Add fast fail override for perfomance benchmarks by tadiwa-aizen · Pull Request #1769 · awslabs/mountpoint-s3

tadiwa-aizen · 2026-02-18T20:48:30Z

What changed and why?
Added configurable fail-fast mode for benchmark sweeps to enable early termination on failures.

Previously, benchmark sweeps would run all parameter combinations regardless of failures, making it difficult to catch configuration errors early in long-running sweeps. This change
adds a fail_fast parameter to the smart benchmark sweeper that, when enabled, runs benchmarks sequentially and stops immediately upon the first failure. This allows quick
identification of issues during development without wasting resources on remaining benchmarks.

Implementation details:

When fail_fast=true: Benchmarks run one at a time (batch_size=1), checking status after each job
When fail_fast=false (default): All benchmarks run in one batch, maintaining existing behavior
On failure with fail_fast=true: Re-raises the original exception with full context (stack trace, error message, failed configuration)

Does this change impact existing behavior?

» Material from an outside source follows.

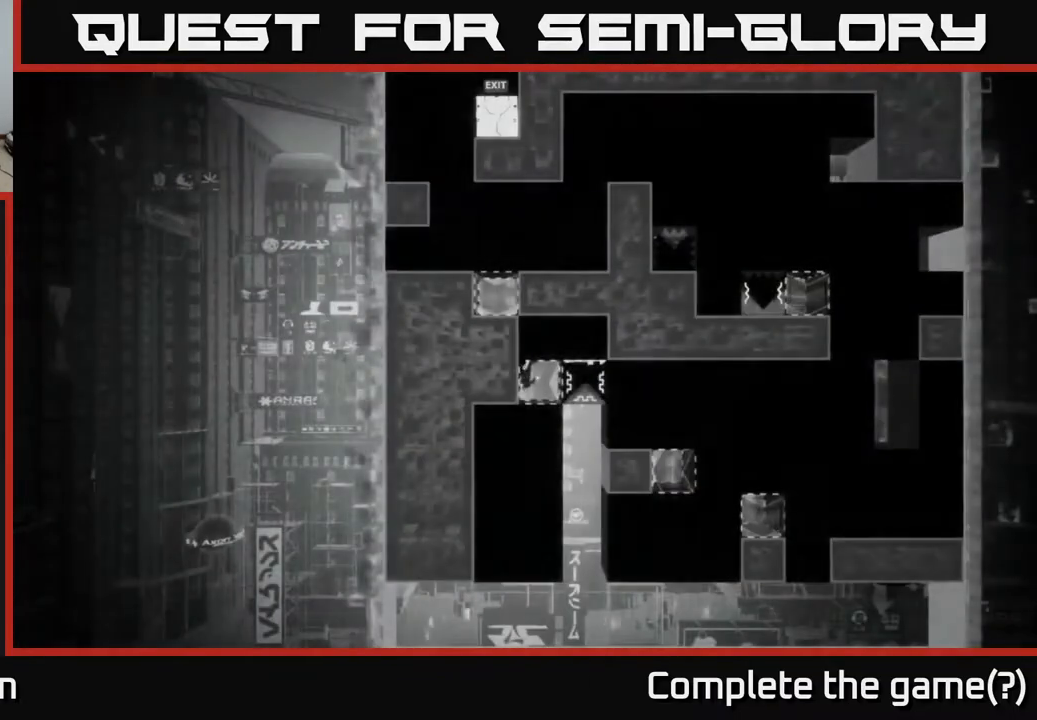
{"buttons": [], "left_stick": "center", "right_stick": "right", "events": [[50, "right_stick", "right"]]}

No breaking changes. Default behavior (fail_fast=false) maintains existing functionality where all benchmarks run regardless of failures.

Testing

Unit tests in tests/test_execute_batches.py:

test_fail_fast_true_stops_on_first_failure: Verifies that with fail_fast=true, the sweeper stops after the first failed job and doesn't execute remaining benchmarks (validates call count = 2 for 3 jobs when 2nd fails).
test_fail_fast_false_continues_through_failures: Confirms that with fail_fast=false, all benchmarks run in a single batch and failures are captured without stopping execution.

Run tests with:

cd mountpoint-s3/benchmark
uv run pytest tests/test_fail_fast.py -v

Does this change need a changelog entry? Does it require a version change?

No - this only affects internal benchmark tooling, not the Mountpoint binary or published crates.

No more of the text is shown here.